TASK DETAILS: Give back the whole listing word for word and skip each picture.
━━━━━ INFORMATION
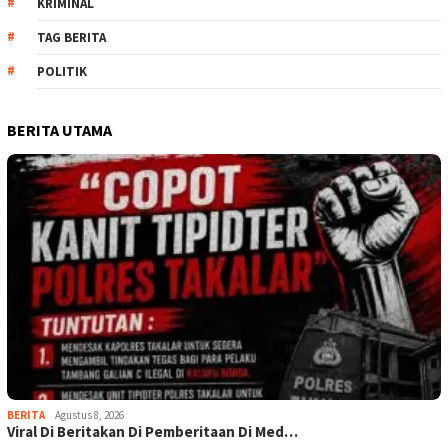
KRIMINAL
TAG BERITA
POLITIK
BERITA UTAMA
BERITA
Agustus 8, 2026
Viral Di Beritakan Di Pemberitaan Di Med…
━━━━━━━━━━
TASK ANSWER:
KRIMINAL
TAG BERITA
POLITIK
BERITA UTAMA
BERITA
Agustus 8, 2026
Viral Di Beritakan Di Pemberitaan Di Med…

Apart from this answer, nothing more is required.